_Exercise_.
Arrange the text lines of all the records into a JSON list of strings, with one string per line and blank lines omitted. Leave the pictures out of the answer.

_Data_.
- Opening Delimiter -
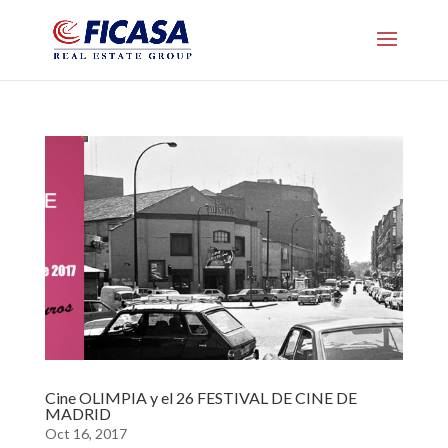
Cine OLIMPIA y el 26 FESTIVAL DE CINE DE
MADRID
Oct 16, 2017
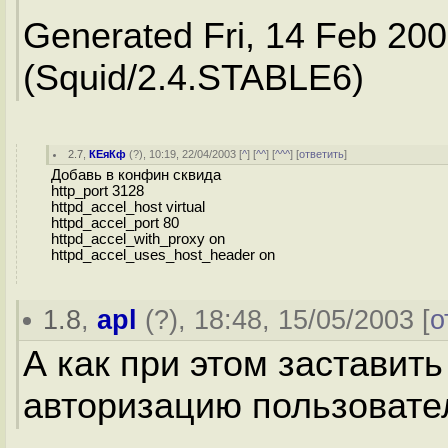
Generated Fri, 14 Feb 20
(Squid/2.4.STABLE6)
2.7
,
КЕяКф
(
?
), 10:19, 22/04/2003 [
^
] [
^^
] [
^^^
] [
ответить
]
Добавь в конфин сквида
http_port 3128
httpd_accel_host virtual
httpd_accel_port 80
httpd_accel_with_proxy on
httpd_accel_uses_host_header on
1.8
,
apl
(
?
), 18:48, 15/05/2003 [
о
А как при этом заставит
авторизацию пользовате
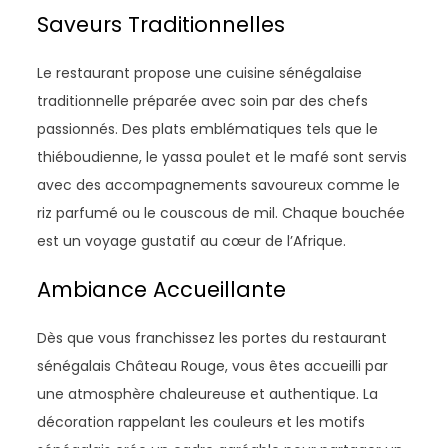
Saveurs Traditionnelles
Le restaurant propose une cuisine sénégalaise
traditionnelle préparée avec soin par des chefs
passionnés. Des plats emblématiques tels que le
thiéboudienne, le yassa poulet et le mafé sont servis
avec des accompagnements savoureux comme le
riz parfumé ou le couscous de mil. Chaque bouchée
est un voyage gustatif au cœur de l’Afrique.
Ambiance Accueillante
Dès que vous franchissez les portes du restaurant
sénégalais Château Rouge, vous êtes accueilli par
une atmosphère chaleureuse et authentique. La
décoration rappelant les couleurs et les motifs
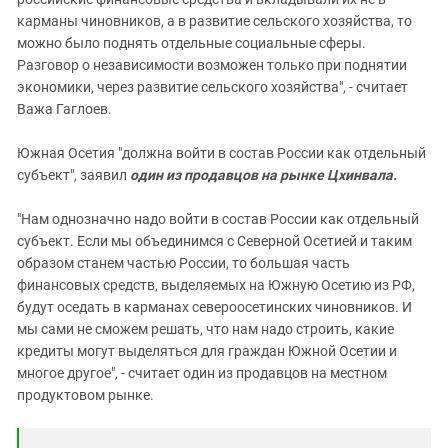
карманы чиновников, а в развитие сельского хозяйства, то
можно было поднять отдельные социальные сферы.
Разговор о независимости возможен только при поднятии
экономики, через развитие сельского хозяйства", - считает
Важа Гаглоев.
Южная Осетия "должна войти в состав России как отдельный
субъект", заявил
один из продавцов на рынке Цхинвала.
"Нам однозначно надо войти в состав России как отдельный
субъект. Если мы объединимся с Северной Осетией и таким
образом станем частью России, то большая часть
финансовых средств, выделяемых на Южную Осетию из РФ,
будут оседать в карманах североосетинских чиновников. И
мы сами не сможем решать, что нам надо строить, какие
кредиты могут выделяться для граждан Южной Осетии и
многое другое", - считает один из продавцов на местном
продуктовом рынке.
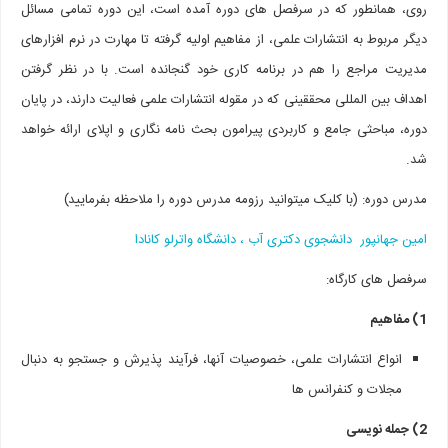
روی، همانطور که در سرفصل های دوره آمده است، این دوره تمامی مسائل
دیگر مربوط به انتشارات علمی، از مفاهیم اولیه گرفته تا مهارت در نرم افزارهای
مدیریت مراجع را هم در برنامه کاری خود گنجانده است. با در نظر گرفتن
اهداف بین المللی محققینی که در مقوله انتشارات علمی فعالیت دارند، در پایان
دوره، مباحثی جامع و کاربردی پیرامون بحث نامه نگاری و اپلای ارائه خواهد
شد.
مدرس دوره: (با کلیک میتوانید رزومه مدرس دوره را ملاحظه بفرمایید)
امین جهانپور دانشجوی دکتری آب ، دانشگاه واترلو کانادا
سرفصل های کارگاه:
1) مفاهیم
انواع انتشارات علمی، خصوصیات آنها، فرآیند پذیرش و جستجو به دنبال
مجلات و کنفرانس ها
2) جمله نویسی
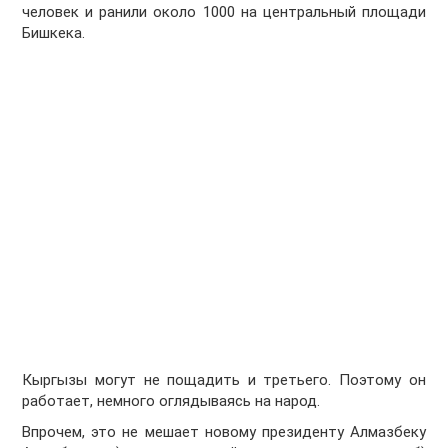
человек и ранили около 1000 на центральный площади
Бишкека.
Кыргызы могут не пощадить и третьего. Поэтому он
работает, немного оглядываясь на народ.
Впрочем, это не мешает новому президенту Алмазбеку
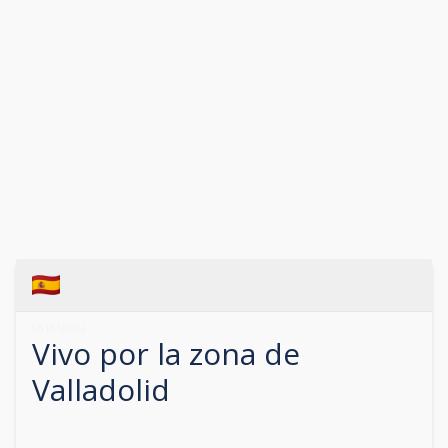
651618572
Vivo por la zona de
Valladolid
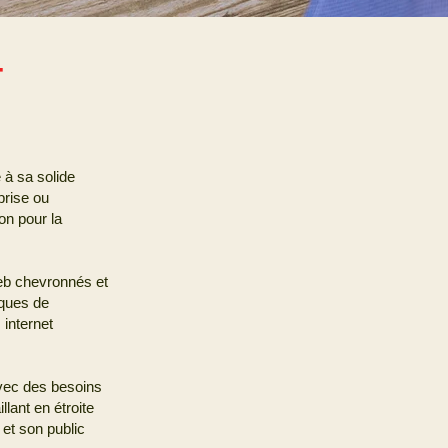
T
 à sa solide
prise ou
on pour la
eb chevronnés et
iques de
internet
avec des besoins
lant en étroite
et son public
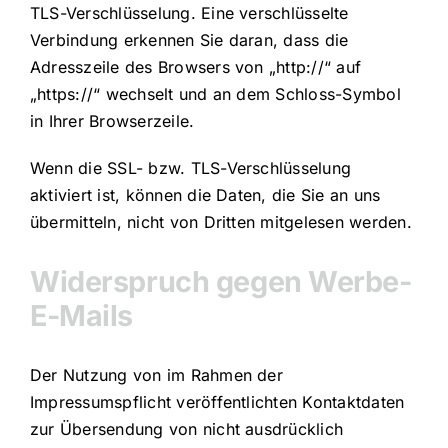
TLS-Verschlüsselung. Eine verschlüsselte
Verbindung erkennen Sie daran, dass die
Adresszeile des Browsers von „http://“ auf
„https://“ wechselt und an dem Schloss-Symbol
in Ihrer Browserzeile.
Wenn die SSL- bzw. TLS-Verschlüsselung
aktiviert ist, können die Daten, die Sie an uns
übermitteln, nicht von Dritten mitgelesen werden.
Widerspruch gegen Werbe-
E-Mails
Der Nutzung von im Rahmen der
Impressumspflicht veröffentlichten Kontaktdaten
zur Übersendung von nicht ausdrücklich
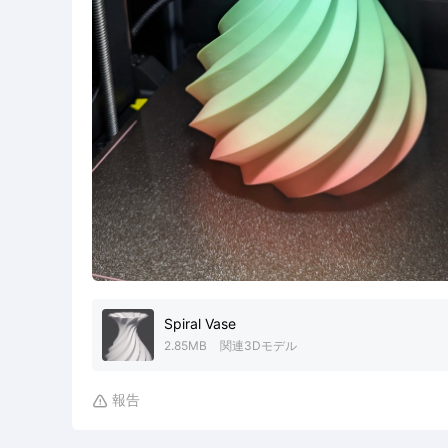
Spiral Vase
2.85MB
関連3Dモデル
報告

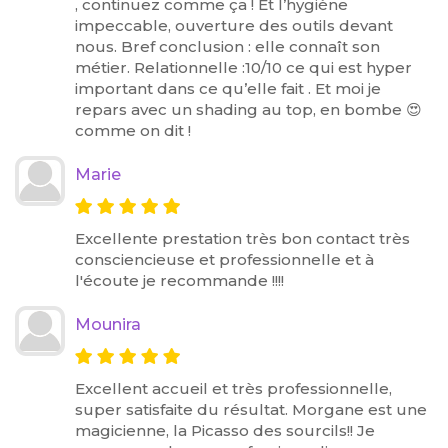
, continuez comme ça ! Et l’hygiène
impeccable, ouverture des outils devant
nous. Bref conclusion : elle connaît son
métier. Relationnelle :10/10 ce qui est hyper
important dans ce qu’elle fait . Et moi je
repars avec un shading au top, en bombe 😍
comme on dit !
Marie
Excellente prestation très bon contact très
consciencieuse et professionnelle et à
l'écoute je recommande !!!!
Mounira
Excellent accueil et très professionnelle,
super satisfaite du résultat. Morgane est une
magicienne, la Picasso des sourcils!! Je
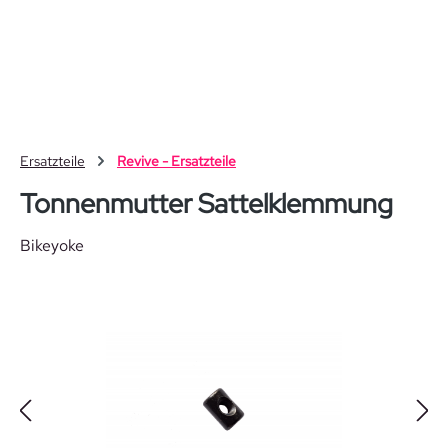
Zum Hauptinhalt springen
Ersatzteile
Revive - Ersatzteile
Tonnenmutter Sattelklemmung
Bikeyoke
Bildergalerie überspringen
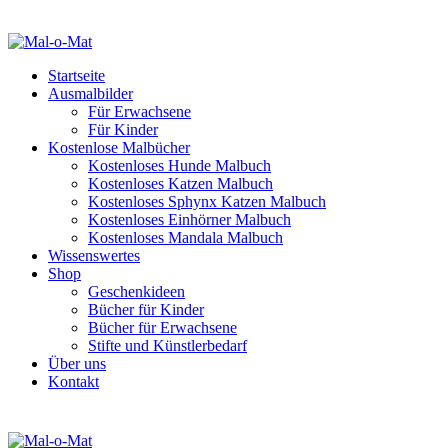
Startseite
Ausmalbilder
Für Erwachsene
Für Kinder
Kostenlose Malbücher
Kostenloses Hunde Malbuch
Kostenloses Katzen Malbuch
Kostenloses Sphynx Katzen Malbuch
Kostenloses Einhörner Malbuch
Kostenloses Mandala Malbuch
Wissenswertes
Shop
Geschenkideen
Bücher für Kinder
Bücher für Erwachsene
Stifte und Künstlerbedarf
Über uns
Kontakt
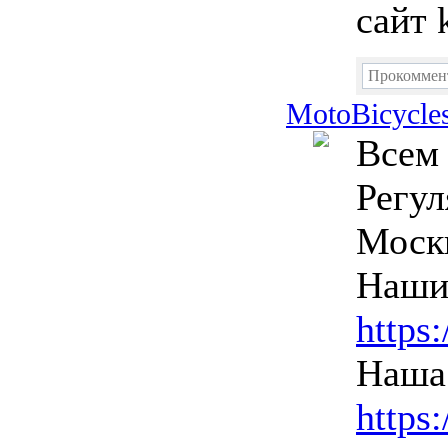
сайт 
Прокоммен
MotoBicycle
Всем 
Регул
Моск
Наши
https
Наша 
https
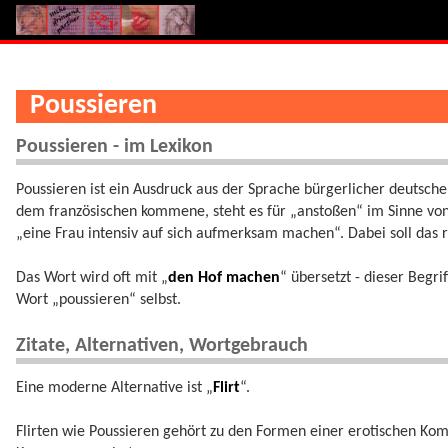
Poussieren
Poussieren - im Lexikon
Poussieren ist ein Ausdruck aus der Sprache bürgerlicher deutsche
dem französischen kommene, steht es für „anstoßen“ im Sinne von
„eine Frau intensiv auf sich aufmerksam machen“. Dabei soll das
Das Wort wird oft mit „
den Hof machen
“ übersetzt - dieser Begr
Wort „poussieren“ selbst.
Zitate, Alternativen, Wortgebrauch
Eine moderne Alternative ist „
Flirt
“.
Flirten wie Poussieren gehört zu den Formen einer erotischen Komm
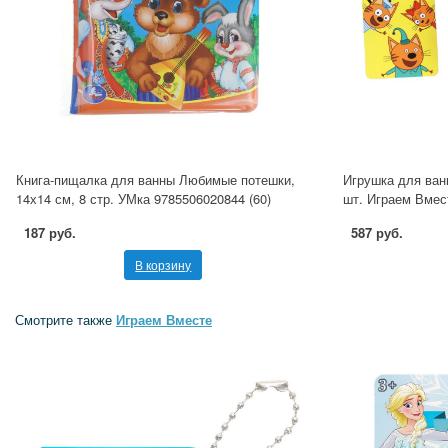
Книга-пищалка для ванны Любимые потешки,
Игрушка для ванн
14х14 см, 8 стр. УМка 9785506020844 (60)
шт. Играем Вмес
187 руб.
587 руб.
В корзину
Смотрите также
Играем Вместе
- Closing Delimiter -
_Exercise solution_.
[
  "Cine OLIMPIA y el 26 FESTIVAL DE CINE DE",
  "MADRID",
  "Oct 16, 2017",
  "Generated Fri, 14 Feb 20",
  "(Squid/2.4.STABLE6)",
  "2.7",
  ",",
  "КЕяКф",
  "(",
  "?",
  "), 10:19, 22/04/2003 [",
  "^",
  "] [",
  "^^",
  "] [",
  "^^^",
  "] [",
  "ответить",
  "]",
  "Добавь в конфин сквида",
  "http_port 3128",
  "httpd_accel_host virtual",
  "httpd_accel_port 80",
  "httpd_accel_with_proxy on",
  "httpd_accel_uses_host_header on",
  "1.8",
  ",",
  "apl",
  "(",
  "?",
  "), 18:48, 15/05/2003 [",
  "о",
  "А как при этом заставит",
  "авторизацию пользовате",
  "Saveurs Traditionnelles",
  "Le restaurant propose une cuisine sénégalaise",
  "traditionnelle préparée avec soin par des chefs",
  "passionnés. Des plats emblématiques tels que le",
  "thiéboudienne, le yassa poulet et le mafé sont servis",
  "avec des accompagnements savoureux comme le",
  "riz parfumé ou le couscous de mil. Chaque bouchée",
  "est un voyage gustatif au cœur de l’Afrique.",
  "Ambiance Accueillante",
  "Dès que vous franchissez les portes du restaurant",
  "sénégalais Château Rouge, vous êtes accueilli par",
  "une atmosphère chaleureuse et authentique. La",
  "décoration rappelant les couleurs et les motifs",
  "карманы чиновников, а в развитие сельского хозяйства, то",
  "можно было поднять отдельные социальные сферы.",
  "Разговор о независимости возможен только при поднятии",
  "экономики, через развитие сельского хозяйства\", - считает",
  "Важа Гаглоев.",
  "Южная Осетия \"должна войти в состав России как отдельный",
  "субъект\", заявил",
  "один из продавцов на рынке Цхинвала.",
  "\"Нам однозначно надо войти в состав России как отдельный",
  "субъект. Если мы объединимся с Северной Осетией и таким",
  "образом станем частью России, то большая часть",
  "финансовых средств, выделяемых на Южную Осетию из РФ,",
  "будут оседать в карманах североосетинских чиновников. И",
  "мы сами не сможем решать, что нам надо строить, какие",
  "кредиты могут выделяться для граждан Южной Осетии и",
  "многое другое\", - считает один из продавцов на местном",
  "продуктовом рынке.",
  "روی، همانطور که در سرفصل های دوره آمده است، این دوره تمامی مسائل",
  "دیگر مربوط به انتشارات علمی، از مفاهیم اولیه گرفته تا مهارت در نرم افزارهای",
  "مدیریت مراجع را هم در برنامه کاری خود گنجانده است. با در نظر گرفتن",
  "اهداف بین المللی محققینی که در مقوله انتشارات علمی فعالیت دارند، در پایان",
  "دوره، مباحثی جامع و کاربردی پیرامون بحث نامه نگاری و اپلای ارائه خواهد",
  "شد.",
  "مدرس دوره: (با کلیک میتوانید رزومه مدرس دوره را ملاحظه بفرمایید)",
  "امین جهانپور دانشجوی دکتری آب ، دانشگاه واترلو کانادا",
  "سرفصل های کارگاه:",
  "1) مفاهیم",
  "انواع انتشارات علمی، خصوصیات آنها، فرآیند پذیرش و جستجو به دنبال",
  "مجلات و کنفرانس ها",
  "2) جمله نویسی",
  "человек и ранили около 1000 на центральный площади",
  "Бишкека.",
  "Кыргызы могут не пощадить и третьего. Поэтому он",
  "работает, немного оглядываясь на народ.",
  "Впрочем, это не мешает новому президенту Алмазбеку",
  "651618572",
  "Vivo por la zona de",
  "Valladolid",
  "T",
  " à sa solide",
  "prise ou",
  "on pour la",
  "eb chevronnés et",
  "iques de",
  "internet",
  "avec des besoins",
  "lant en étroite",
  "et son public",
  "TLS-Verschlüsselung. Eine verschlüsselte",
  "Verbindung erkennen Sie daran, dass die",
  "Adresszeile des Browsers von „http://“ auf",
  "„https://“ wechselt und an dem Schloss-Symbol",
  "in Ihrer Browserzeile.",
  "Wenn die SSL- bzw. TLS-Verschlüsselung",
  "aktiviert ist, können die Daten, die Sie an uns",
  "übermitteln, nicht von Dritten mitgelesen werden.",
  "Widerspruch gegen Werbe-",
  "E-Mails",
  "Der Nutzung von im Rahmen der",
  "Impressumspflicht veröffentlichten Kontaktdaten",
  "zur Übersendung von nicht ausdrücklich",
  "Spiral Vase",
  "2.85MB",
  "関連3Dモデル",
  "報告",
  "",
  ", continuez comme ça ! Et l’hygiène",
  "impeccable, ouverture des outils devant",
  "nous. Bref conclusion : elle connaît son",
  "métier. Relationnelle :10/10 ce qui est hyper",
  "important dans ce qu’elle fait . Et moi je",
  "repars avec un shading au top, en bombe 😍",
  "comme on dit !",
  "Marie",
  "Excellente prestation très bon contact très",
  "consciencieuse et professionnelle et à",
  "l'écoute je recommande !!!!",
  "Mounira",
  "Excellent accueil et très professionnelle,",
  "super satisfaite du résultat. Morgane est une",
  "magicienne, la Picasso des sourcils!! Je",
  "Zum Hauptinhalt springen",
  "Ersatzteile",
  "Revive - Ersatzteile",
  "Tonnenmutter Sattelklemmung",
  "Bikeyoke",
  "Bildergalerie überspringen",
  "Startseite",
  "Ausmalbilder",
  "Für Erwachsene",
  "Für Kinder",
  "Kostenlose Malbücher",
  "Kostenloses Hunde Malbuch",
  "Kostenloses Katzen Malbuch",
  "Kostenloses Sphynx Katzen Malbuch",
  "Kostenloses Einhörner Malbuch",
  "Kostenloses Mandala Malbuch",
  "Wissenswertes",
  "Shop",
  "Geschenkideen",
  "Bücher für Kinder",
  "Bücher für Erwachsene",
  "Stifte und Künstlerbedarf",
  "Über uns",
  "Kontakt",
  "сайт ",
  "Прокоммен",
  "MotoBicycle",
  "Всем ",
  "Регул",
  "Моск",
  "Наши",
  "https",
  "Наша ",
  "https",
  "Poussieren",
  "Poussieren - im Lexikon",
  "Poussieren ist ein Ausdruck aus der Sprache bürgerlicher deutsche",
  "dem französischen kommene, steht es für „anstoßen“ im Sinne von",
  "„eine Frau intensiv auf sich aufmerksam machen“. Dabei soll das",
  "Das Wort wird oft mit „",
  "den Hof machen",
  "“ übersetzt - dieser Begr",
  "Wort „poussieren“ selbst.",
  "Zitate, Alternativen, Wortgebrauch",
  "Eine moderne Alternative ist „",
  "Flirt",
  "“.",
  "Flirten wie Poussieren gehört zu den Formen einer erotischen Komm",
  "Книга-пищалка для ванны Любимые потешки,",
  "Игрушка для ванн",
  "14х14 см, 8 стр. УМка 9785506020844 (60)",
  "шт. Играем Вмес",
  "187 руб.",
  "587 руб.",
  "В корзину",
  "Смотрите также",
  "Играем Вместе"
]